You can try to identify bad bots and prevent them from entering your site. This saves a lot of bandwidth and reduces stress on your server, which in turn helps in saving power.
The primary way to do this is to block an individual or group of IP addresses. If you detect irregular traffic from a source, you should block that IP address. This approach is successful, but it is labor-intensive and time-consuming. Alternatively, you can use a bot management solution from providers like Cloudflare. These companies have an extensive database of good and bad bots. They also use artificial intelligence and machine learning to identify and block malicious bots before they can harm your site.
If you have a WordPress website, you must install a security plugin. Some of the most popular security add-ons (such as Sucuri Security or Wordfence) are maintained by companies that employ security researchers who monitor and fix problems. Some security plugins will automatically block some “bad” bots for you. Others let you see where unusual traffic is coming from and decide how to handle that traffic.
What about “good” bots?
As mentioned earlier, “good” bots are good because they are essential and transparent in what they do. But they can consume a lot of energy while performing their tasks, which affects the environment. Not to mention, these cute bots may not be of any use to you. Even if what they do can be considered “good”, it can harm your website and ultimately the environment. So what can you do for good bots?
1. Block them if they are not helpful
You have to think and decide if you want these “good” bots to crawl your site or not. Is it beneficial for you to get them to crawl your website? And significantly, do those who crawl you earn more than the cost of the servers, their servers, and the environment?
Take, for example, search engine bots. You know that Google is not the only search engine out there. Crawlers from other search engines may have visited you. Let’s say you check your server logs and notice that the search engine has crawled your site 500 times today, but only brought you ten visitors. If so, can we allow these search engine bots to crawl your site? Or should you block them because you are not getting much value from this search engine?
2. Limit the crawling speed of the robot
If they support delayed crawling in robots.txt, you should limit their crawl speed so that they don’t come back every 20 seconds and crawl the same links over and over. This is very useful for medium to large sites that crawlers visit frequently. But small sites also benefit from using crawl delay. You probably won’t be updating your website’s content 100 times in a given day, even for larger websites. And if you have copyright bots visiting your site to check for copyright infringement, should they come every few hours?
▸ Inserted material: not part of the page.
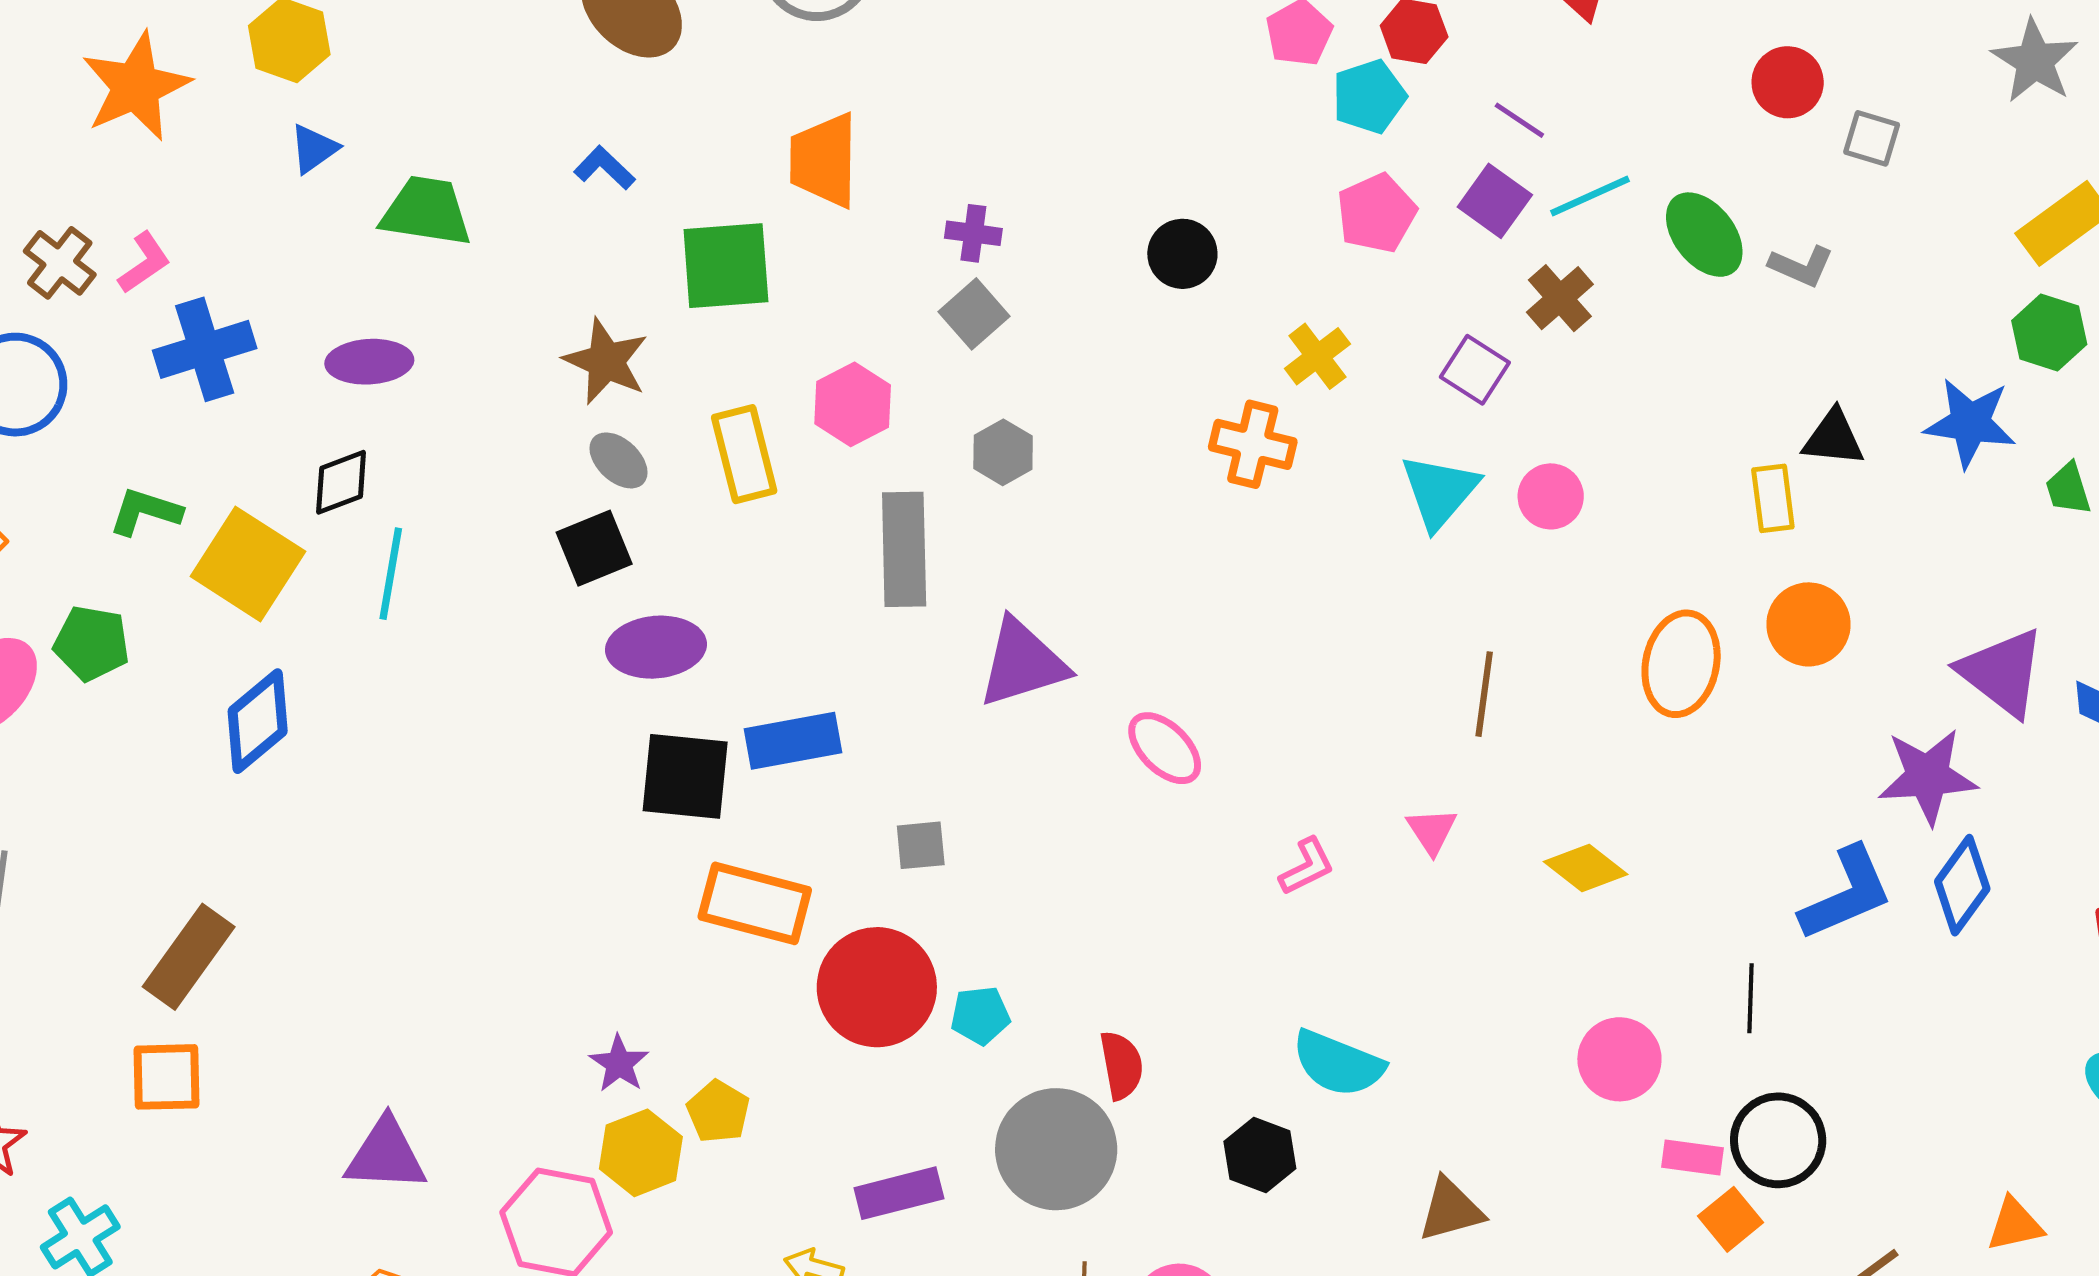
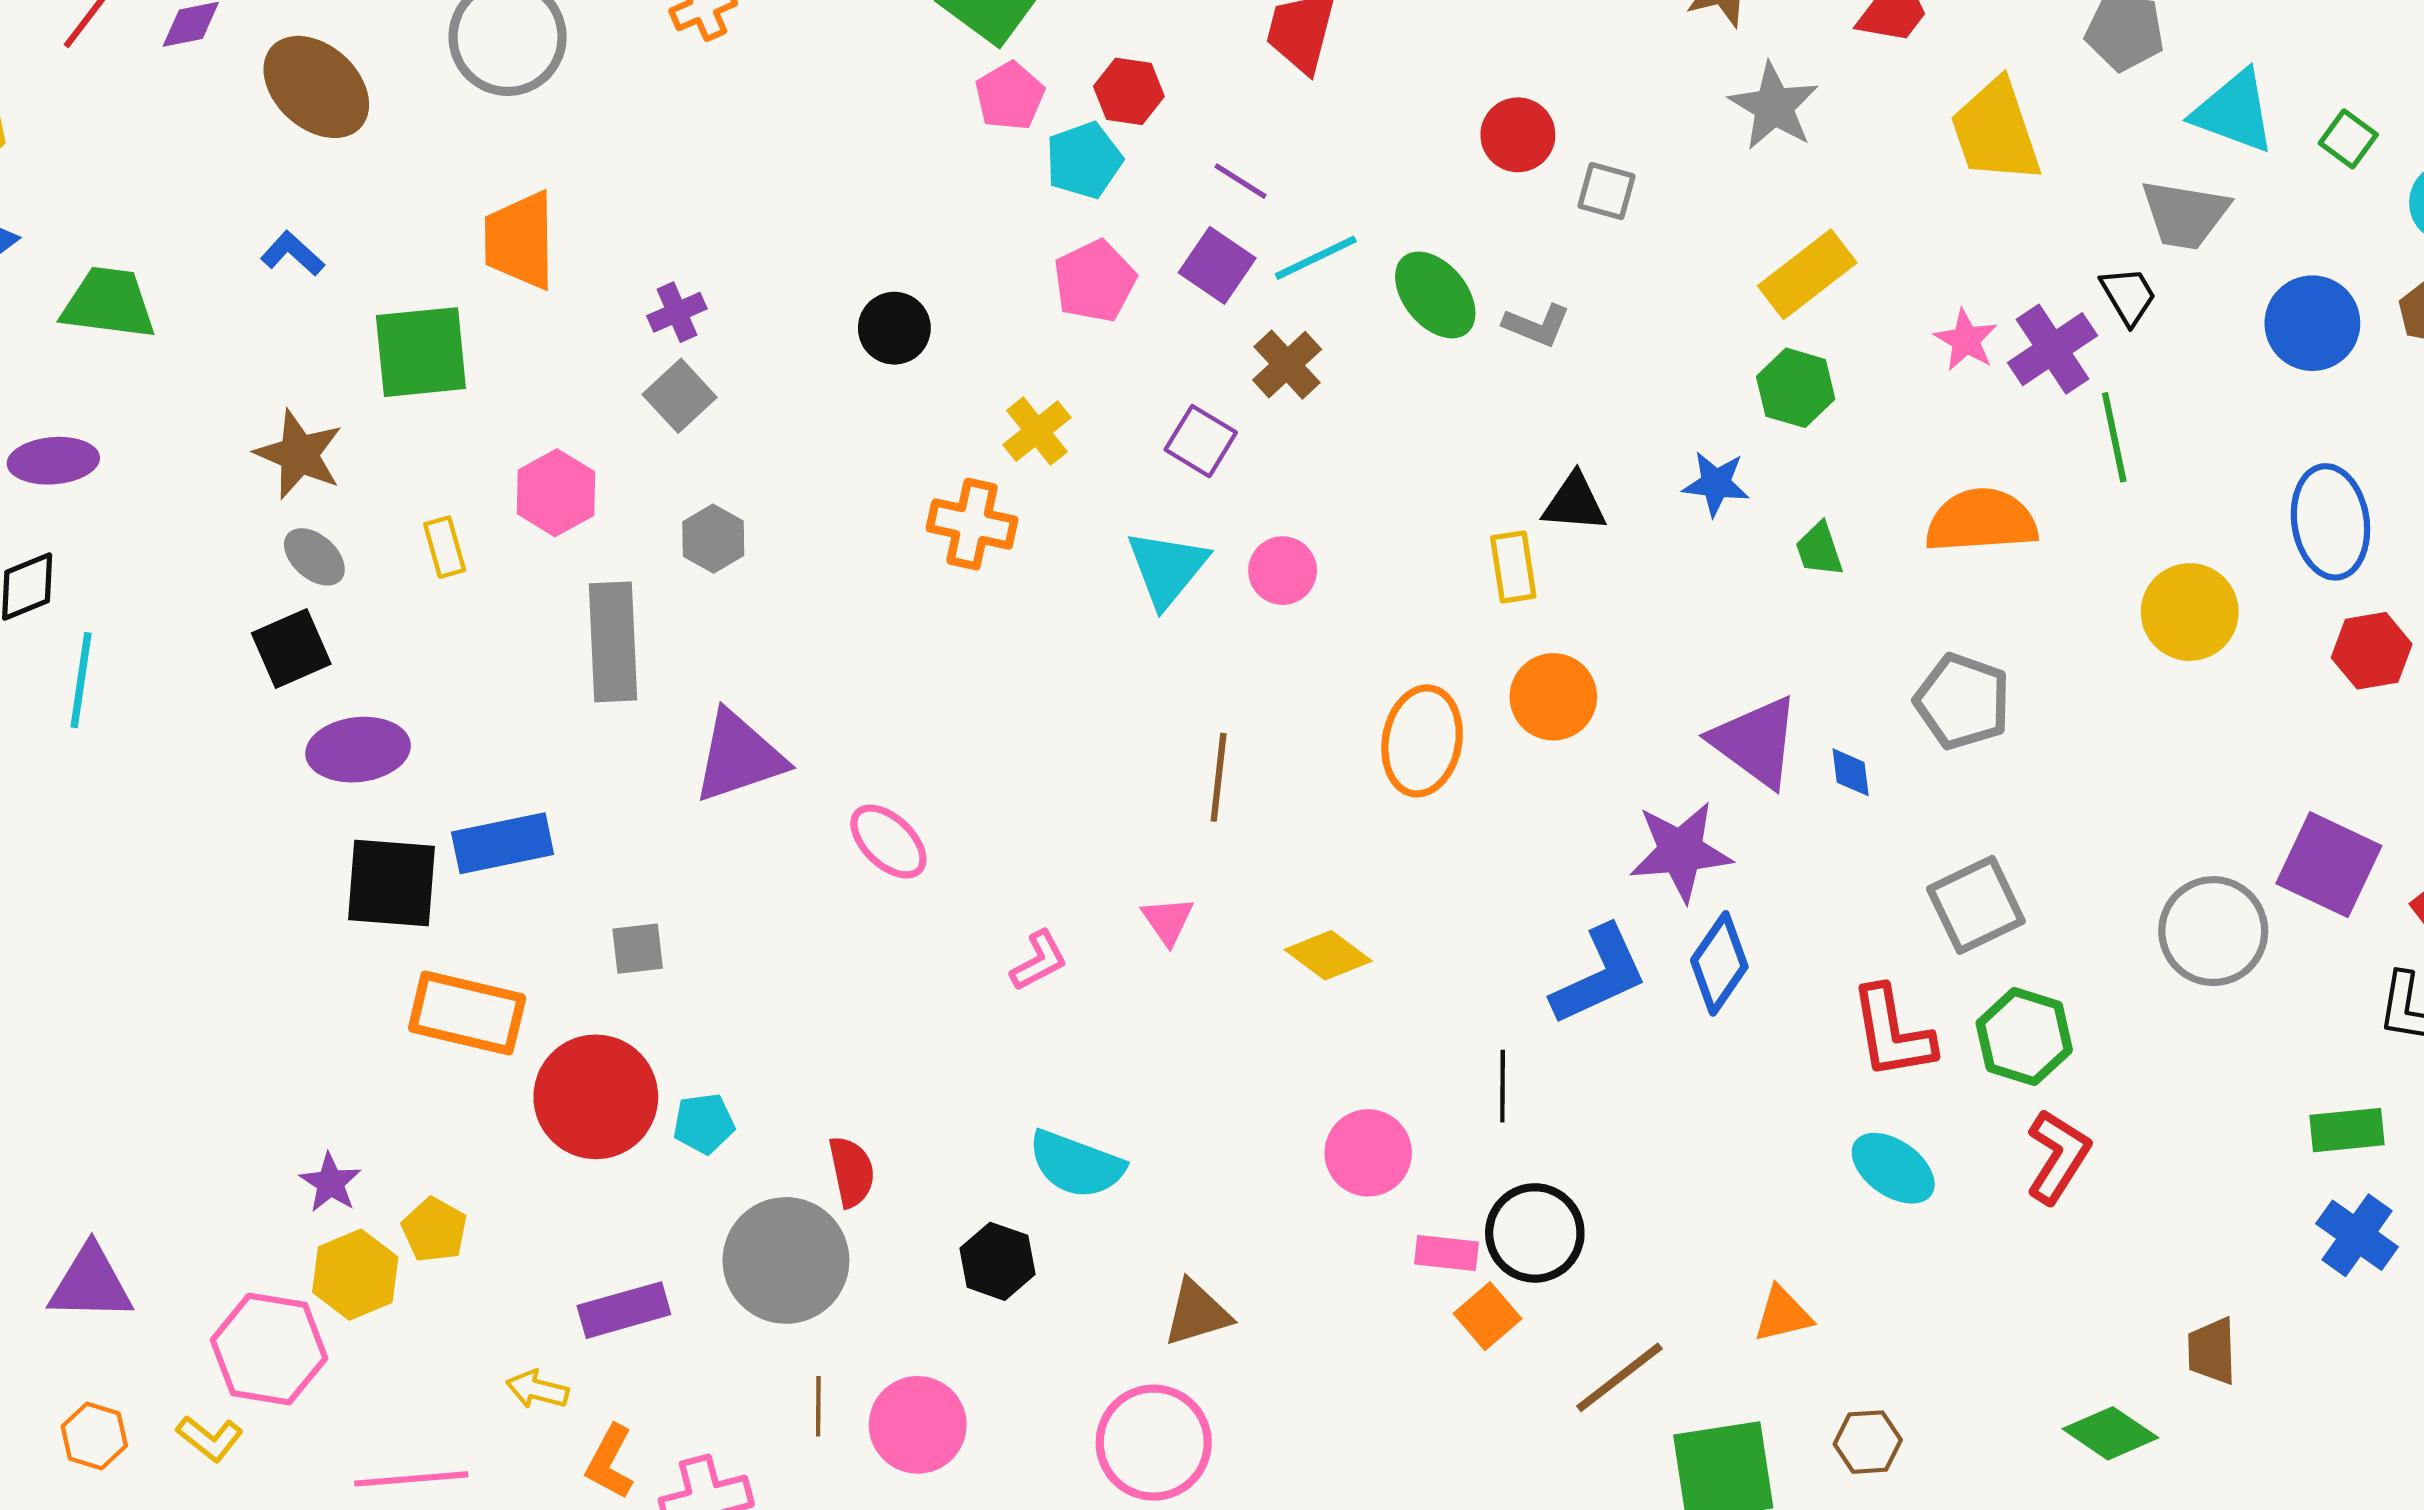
purple cross: (973, 233) -> (677, 312), turned -30
blue star: (1970, 423) -> (1716, 484), size x0.7
yellow rectangle: (744, 454) -> (445, 547), size x0.6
You can play with the crawl rate and monitor its impact on your website. You can set a specific crawl delay rate for crawlers from different sources. Start with a small delay and increase the number when you are sure there will be no negative consequences. Unfortunately, crawl delay is not supported by Google, so you don’t need to set it for Google bots.
3. Help them crawl more efficiently
You can specify which parts of your site you don’t want robots to crawl and block from access via a robots.txt file. This not only saves energy but also helps improve your crawl budget. There are many places on your website where crawlers don’t work. For example, these may be the results of your internal search. Nobody wants to see it in the general search engines. Or, if you have a staging website, you probably don’t want people to find it.
Then, you can help bots crawl your site better by removing unnecessary links that your CMS and plugins automatically generate. For example, WordPress automatically generates an RSS feed for your website comments. Of course, this RSS feed contains a link, but hardly anyone will look at it, especially if you don’t have a lot of comments. Hence, the existence of this RSS feed may not be of value to you. This only creates another link for the crawler to crawl repeatedly and wastes energy in the process.